#### EXCERPTED PASSAGE
^^^^

SWIFT payment processing overview — correspondent chain mechanics, ISO 20022 migration from MT103 to pacs.008, gpi UETR tracking, fee structure (OUR/SHA/BEN), and when to use SWIFT versus local rail alternatives.

SWIFT payment processing: correspondent chain, ISO 20022 message types, gpi tracking, fee allocation, and rail selection.

How a SWIFT Payment Moves

The architecture is a chain of bilateral account relationships. Bank A in Singapore and Bank B in Germany almost certainly do not hold accounts directly with each other. To move money between them, the payment travels through banks that do hold accounts with each other — correspondent banks.

A typical multi-hop SWIFT payment moves like this:

Step 1 — Instruction originates. The ordering customer (a Singapore company) instructs their bank (Bank A) to send €50,000 to a supplier’s account at Bank B in Germany. Bank A formats a payment message and sends it via SWIFT to its correspondent — Bank C, a large US or European bank with accounts in both SGD and EUR.

Step 2 — Correspondent processes. Bank C receives the SWIFT instruction, debits Bank A’s nostro account (the account Bank A maintains at Bank C), and forwards a new SWIFT instruction to Bank B or to another correspondent closer to Bank B.

Step 3 — Funds credit. Bank B receives the final instruction, credits the supplier’s account, and sends a confirmation message back through the chain.

Each hop takes time — not because the messaging is slow (SWIFT messages typically deliver in seconds) but because each bank has its own compliance screening, batch processing windows, and business-hours constraints. A payment submitted on a Friday afternoon Singapore time may arrive at a European bank on Monday. A payment routed through three correspondents on a corridor with infrequent processing windows can take four business days.

Nostro and vostro accounts are the balance sheet mechanism underlying this. Bank A’s nostro account at Bank C is the account Bank A maintains at Bank C (from Bank A’s perspective, “our money at your bank”). Bank C’s view of the same account is a vostro account (“your money at our bank”). Every correspondent hop requires the sending bank to hold sufficient balance in its nostro account at the next bank in the chain. Liquidity in the correspondent chain is what makes SWIFT payments work — and why corridors with thin correspondent coverage are slow and expensive.

MT103: What It Was, What Replaced It

MT103 was the SWIFT message format for single customer credit transfers for nearly three decades. An MT103 message carried the essential payment fields: sending bank BIC, receiving bank BIC, value date, currency and amount, ordering customer details, beneficiary account and name, and remittance information in a free-text field.

^^^^

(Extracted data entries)
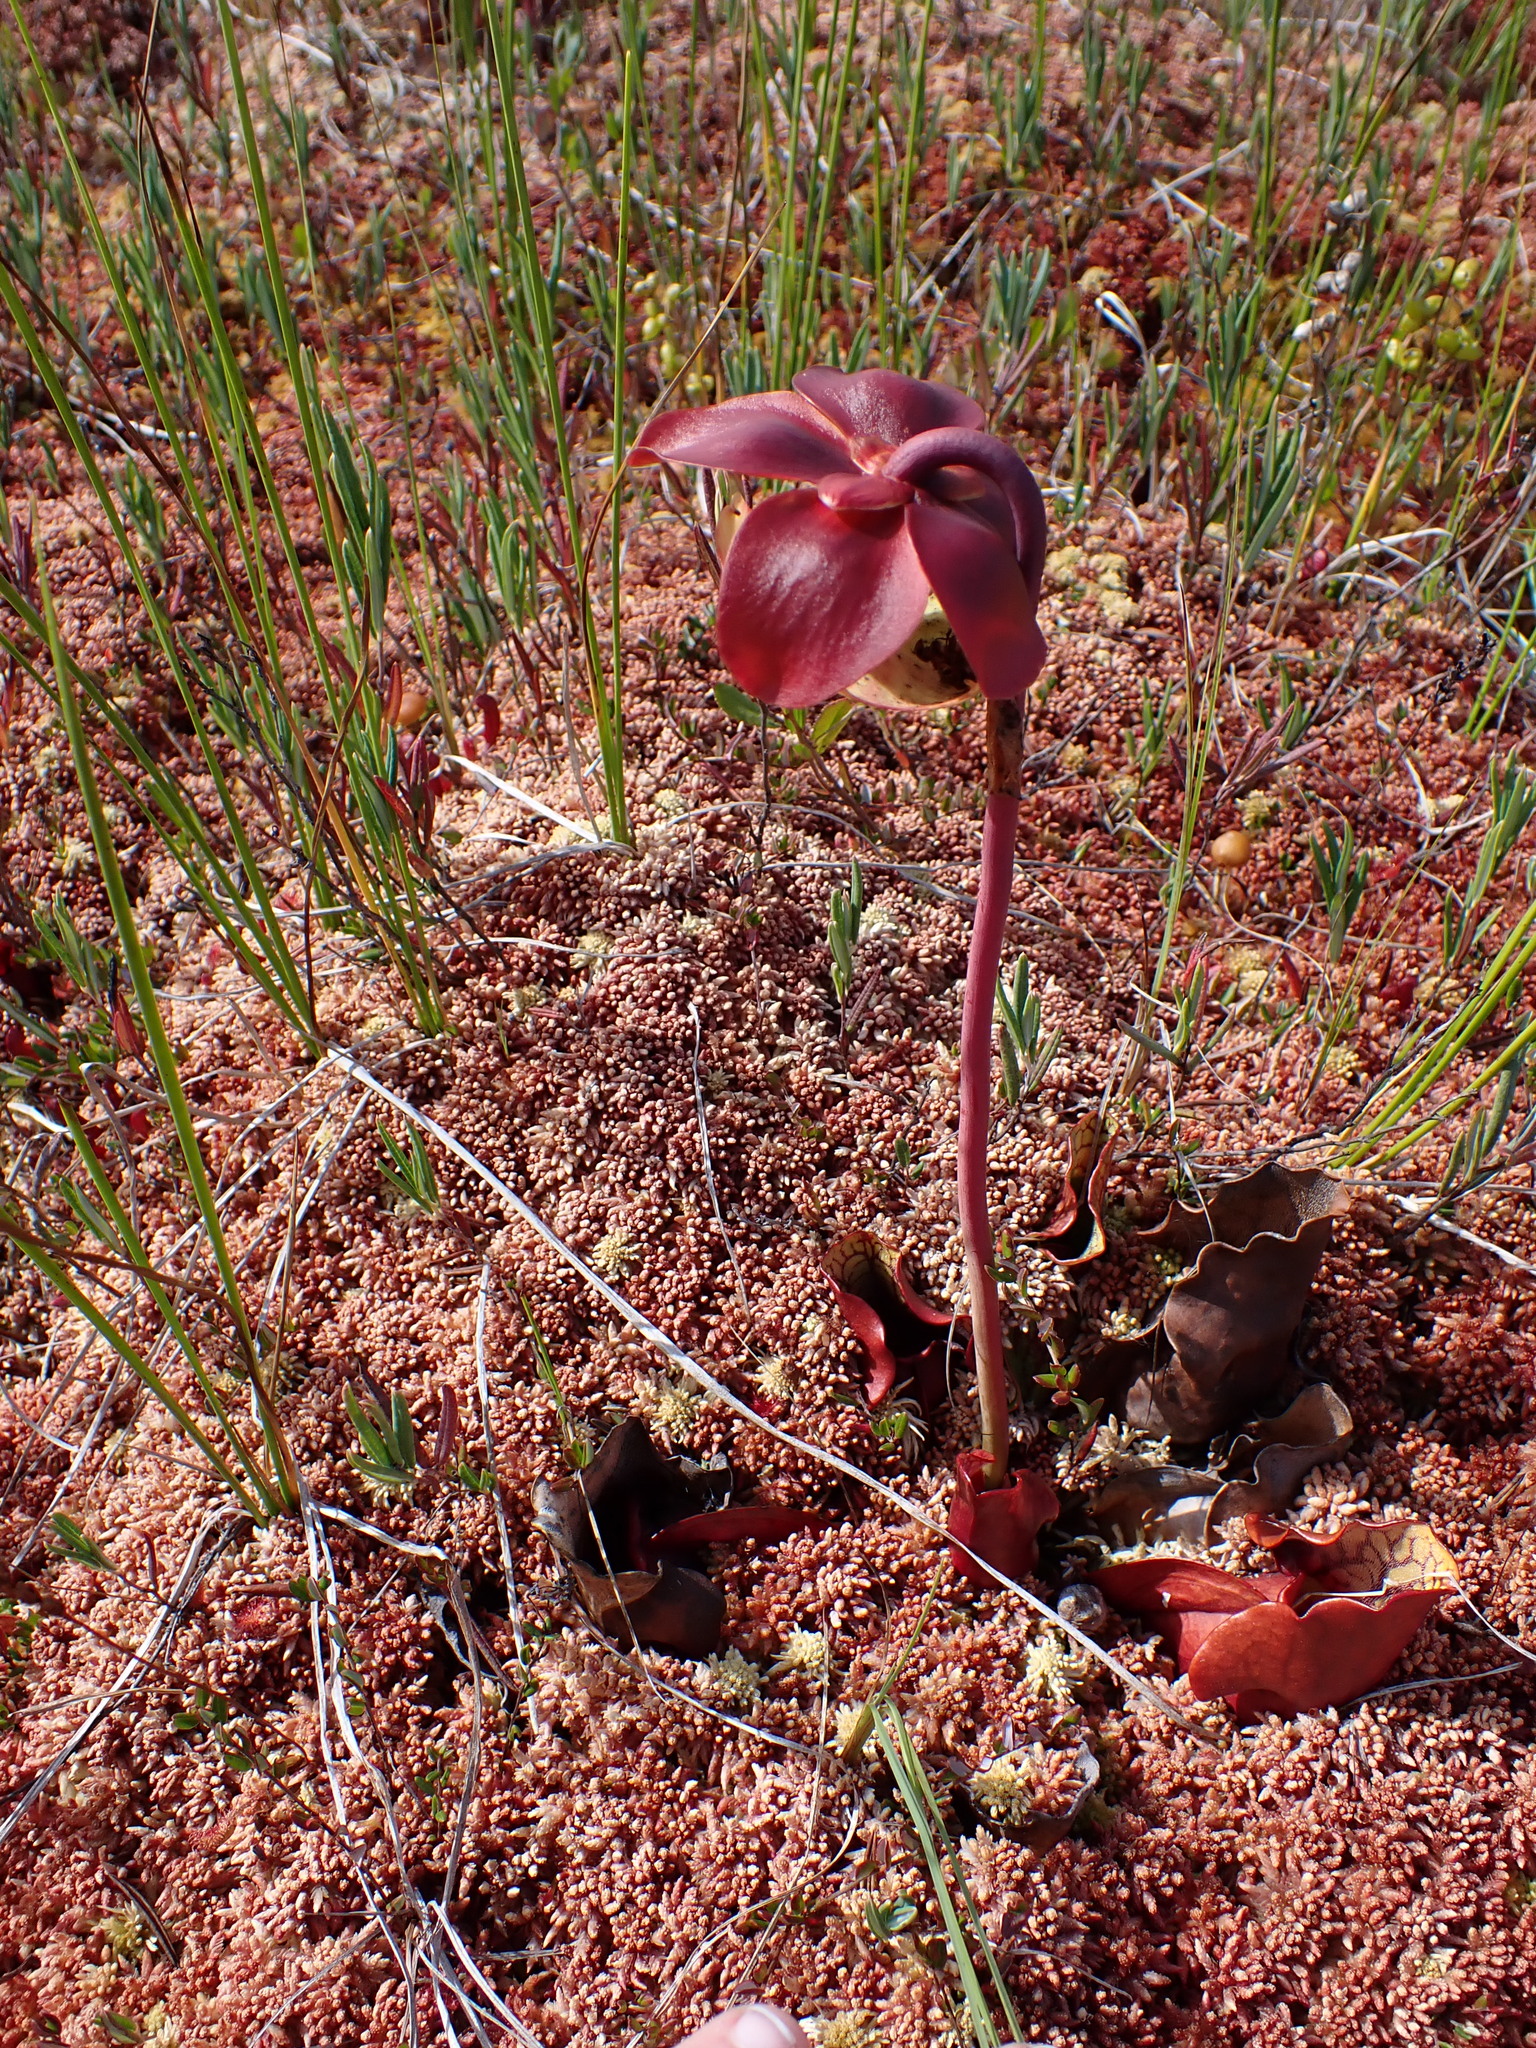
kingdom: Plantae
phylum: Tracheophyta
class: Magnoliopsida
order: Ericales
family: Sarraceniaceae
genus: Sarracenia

^^^^

#### TASKS TO CARRY OUT
A – According to the SWIFT payment overview, what does Bank C call the account that Bank A calls its nostro account?
B – Carry on the SWIFT payment overview from its last sentence, in the same style.
These records were taken from a separate source.

#### EXERCISE ANSWERS
A – A vostro account.

B –
The free-text remittance field was MT103’s principal limitation. The field allowed approximately 140 characters across four unstructured lines — not enough to carry an invoice number, purchase order reference, tax identifier, and payment purpose in a format that receiving systems could automatically parse and match. The result was manual reconciliation on the receiving end: accounts payable teams keying data from bank statements into ERP systems, high rates of payment-detail mismatches, and slow accounts receivable close cycles.

SWIFT completed its cross-border payment migration to ISO 20022 in November 2025, when MT103 was retired from the cross-border network. The ISO 20022 equivalent for customer credit transfers is the pacs.008 message (Payment Clearing and Settlement, message 008). For financial institution-to-financial institution transfers — interbank settlements and correspondent-to-correspondent movements — the equivalent is pacs.009 (replacing MT202). Cover payment flows that previously used MT202COV — where the interbank leg carries underlying customer payment details — are handled within pacs.009 by embedding a linked pacs.008 reference.

ISO 20022 pacs.008 carries structured remittance data: machine-readable invoice references, multiple remittance items, tax identifiers, Legal Entity Identifiers (LEIs), and payment purpose codes in defined XML fields. For treasury and finance operations doing high-volume international payments, the ability to auto-reconcile against open invoices using structured data embedded in the payment message is a real operational improvement — provided the systems on both ends are updated to populate and consume structured fields, which is still an implementation challenge in practice.

What ISO 20022 does not fix: settlement speed and cost. The migration changes the data format; it does not change the correspondent banking network topology. Settlement timing is still determined by the number of hops, business-hours constraints, and processing windows of the banks in the chain. FX spreads are still determined by liquidity and commercial margin decisions. ISO 20022 is a multi-year operational efficiency gain, not a solution to correspondent banking economics.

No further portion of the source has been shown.